**Вопросы и задания**
[a] Ответьте по фрагменту текста на вопросы:
(i) Каким именем автор заставляла родителей себя называть?
(ii) Где, согласно маминой записке, лежала квитанция за музыкалку?
(iii) После выхода какого мультфильма автора стали звать Дядя Федор?
[b] Перепишите фрагмент текста от слов «Папа одной моей» до слов «будем о грустном.» включительно, подставив «Маша» вместо «Лиза».

--- Фрагмент текста ---

Я сводила с ума родителей, заставляя называть меня именем, которое, на мой собственный вкус, идеально подходило моим представлениям о себе, текущей модной повестке и общим эстетическим законам мироздания. Имя было такое: Росица.
Как жаль, что у меня нет архива! Беда. Иначе я бы сейчас смогла перечитать те записки, которые мама, уходя с утра на завод, писала мне своим каллиграфическими, острыми, как булавки, буквами, кое-где смягченными барочными рокайлями над «й»:
— Дорогая… (тут буквы непроизвольно разжимали руки, выдавая мамину растерянность) Росица! Суп в холодильнике. Разогрей. Котлеты на плите. Квитанция за музыкалку на телевизоре: не забудь отдать Ирине Георгиевне. Целую, мама.
Папа одной моей подруги называл меня не по имени, а по имени-фамилии, без пробела, вот так – катьфедорова. «Катьфедорова, а у тебя что по контрольной по математике? Наша Лиза пятерку принесла». Ощущение от слипшегося в бесформенный комок имени было бррр – как будто по руке проползла улитка и оставила слизь. То же чувство вызывала математика, контрольные, и особенно – оценки; но не будем о грустном.
Остро помню отдельное чувство стыда, которое я испытывала по поводу своей фамилии. С такой лишний раз не улицу не выйти, не то что в школу: такую только на табличку у позорного столба. Казалось бы, что особенного в моей русопятой, ничем не выдающейся фамилии? Но она стала для меня одной из центральных проблем детства. Почему? Да потому что на мой век выпал обожаемый всем Советским Союзом мультик про «Простоквашино». После его выхода я перестала быть. Меня в природе больше не существовало. Ни в детском саду, ни в началке. Катю Федорову забыли. Отныне и присно меня звали Дядя Федор. Детство было испорчено.

--- Исходные данные ---

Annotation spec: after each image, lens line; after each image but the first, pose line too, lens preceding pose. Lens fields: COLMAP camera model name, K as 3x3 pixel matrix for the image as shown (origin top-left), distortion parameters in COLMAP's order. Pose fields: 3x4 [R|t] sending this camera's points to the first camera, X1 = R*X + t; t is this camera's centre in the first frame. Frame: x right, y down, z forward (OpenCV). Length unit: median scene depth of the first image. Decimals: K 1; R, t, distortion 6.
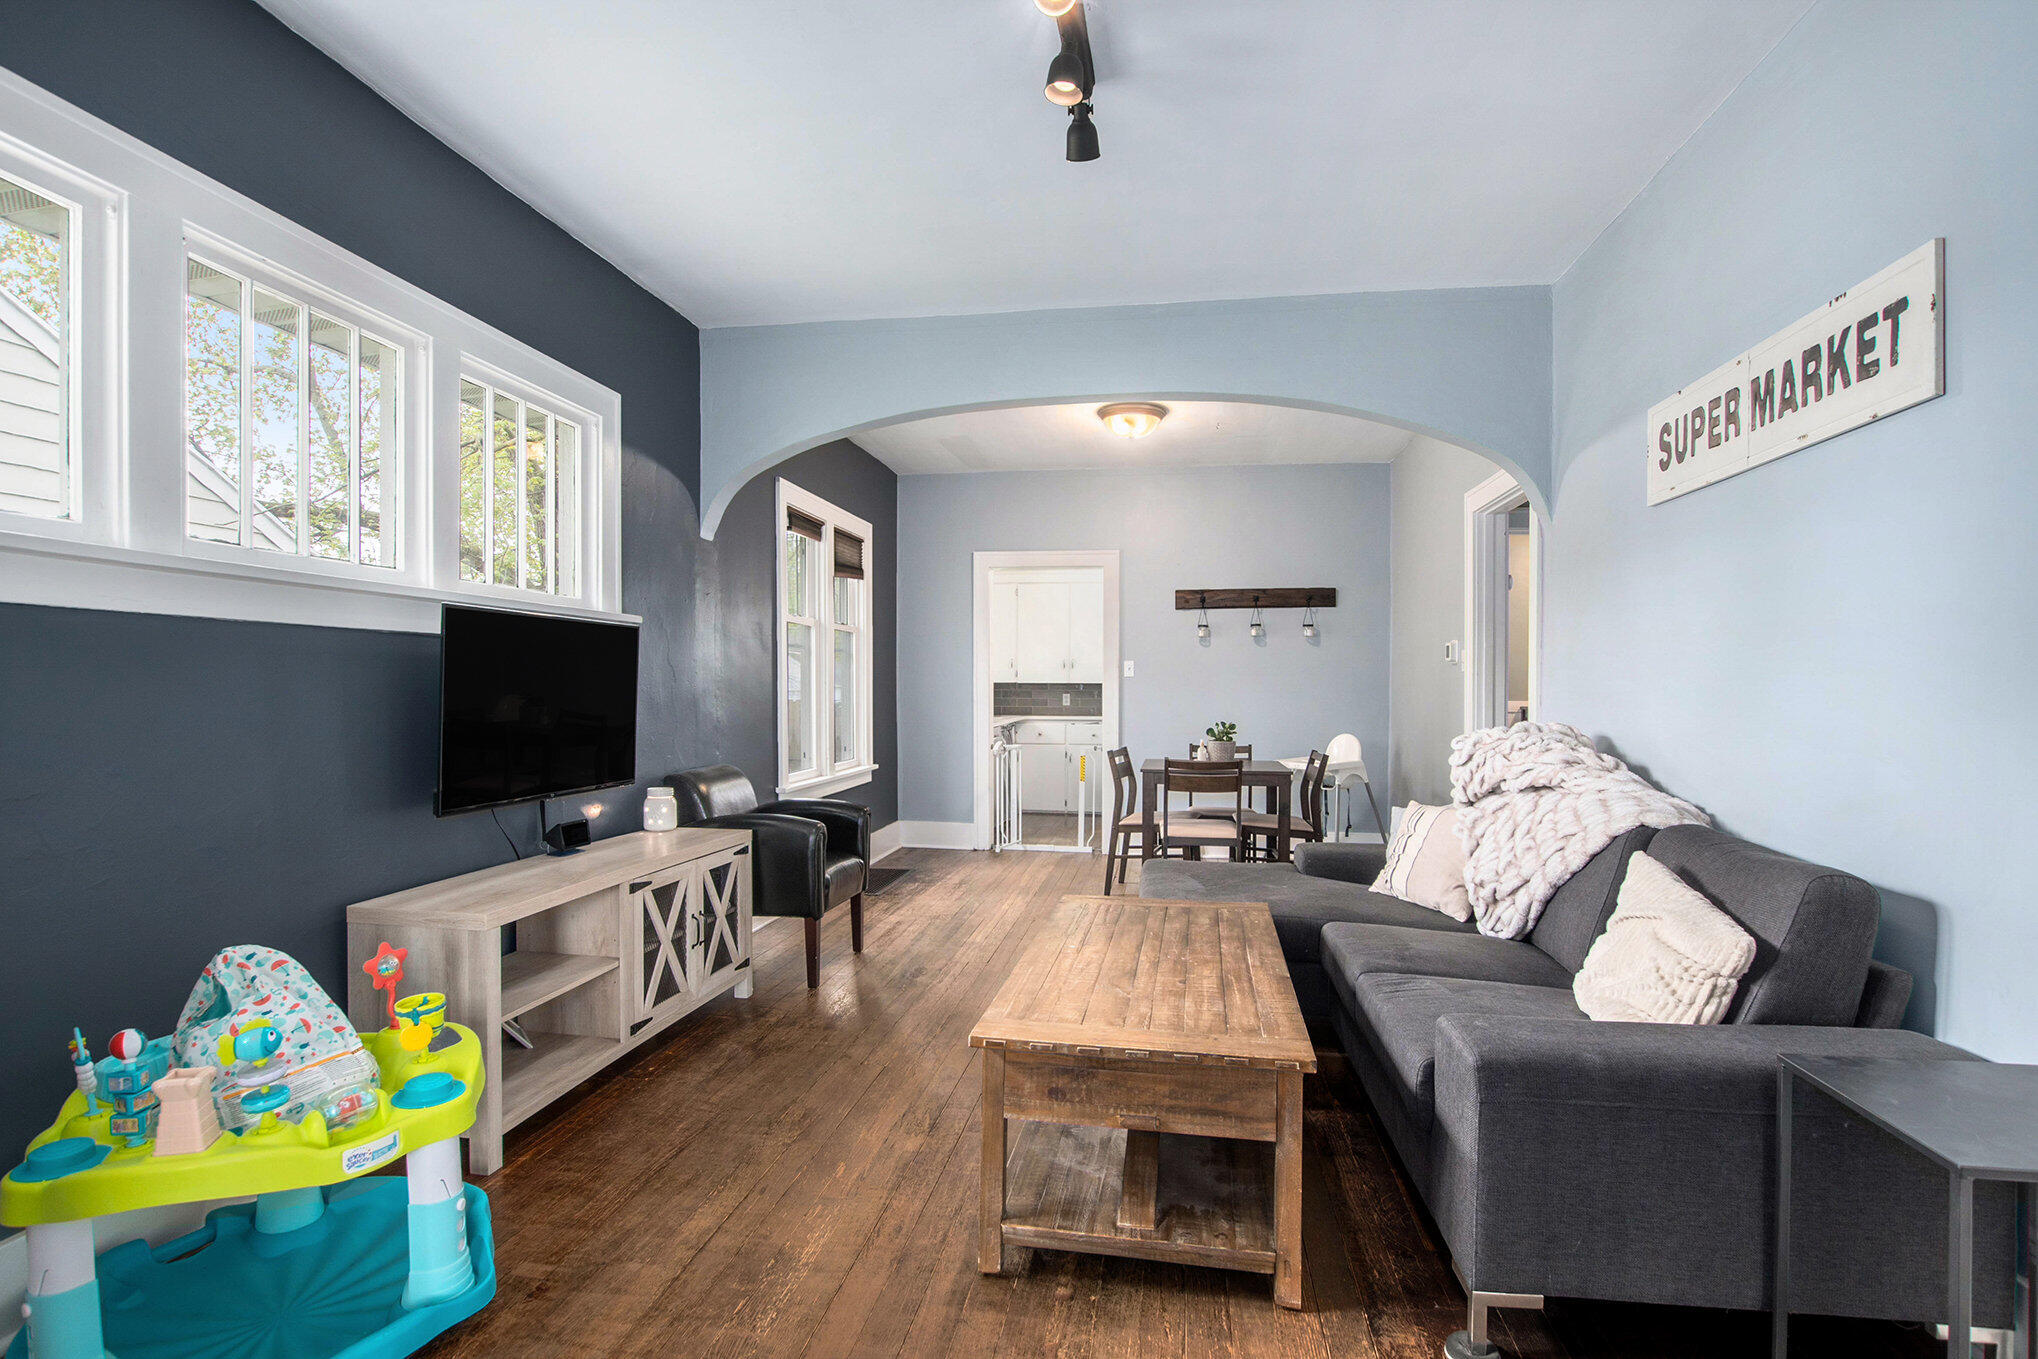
lens RADIAL K [[970.1, 0, 1018.1], [0, 970.1, 687.7], [0, 0, 1]] dist [-0.004462, -0.000501]
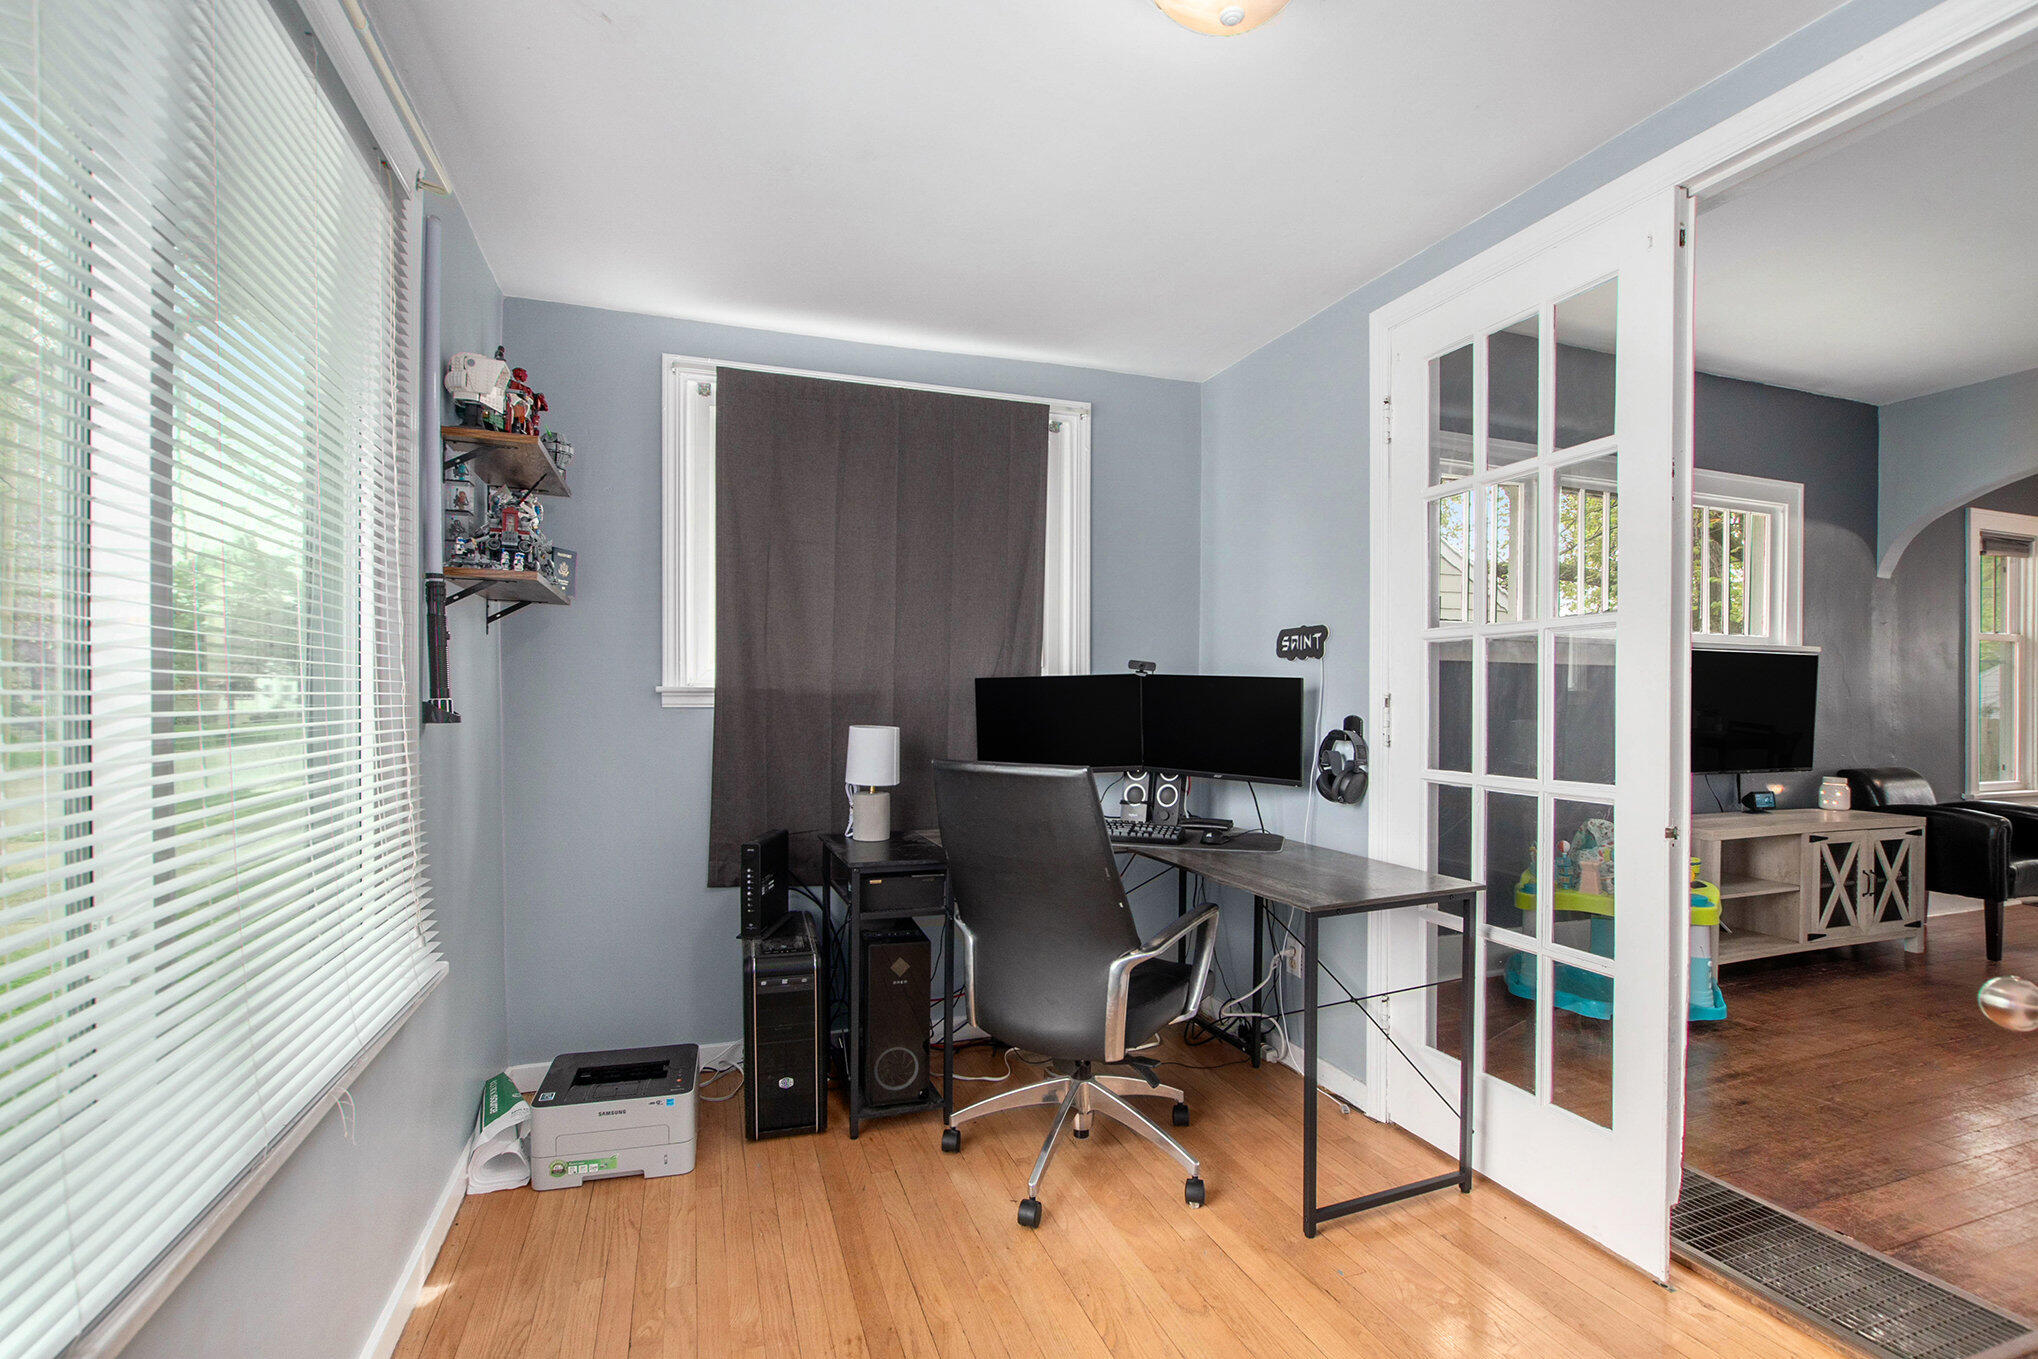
lens RADIAL K [[927.4, 0, 1011.5], [0, 927.4, 709.8], [0, 0, 1]] dist [-0.015057, -0.000698]
pose [[0.472137, 0.014658, -0.881404, 0.202962], [-0.005903, 0.999892, 0.013466, 0.002470], [0.881506, -0.001155, 0.472172, -0.589372]]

---

**Ответы и решения**
[a]
(i) Росица.
(ii) На телевизоре.
(iii) Мультфильма про «Простоквашино».

[b]
Папа одной моей подруги называл меня не по имени, а по имени-фамилии, без пробела, вот так – катьфедорова. «Катьфедорова, а у тебя что по контрольной по математике? Наша Маша пятерку принесла». Ощущение от слипшегося в бесформенный комок имени было бррр – как будто по руке проползла улитка и оставила слизь. То же чувство вызывала математика, контрольные, и особенно – оценки; но не будем о грустном.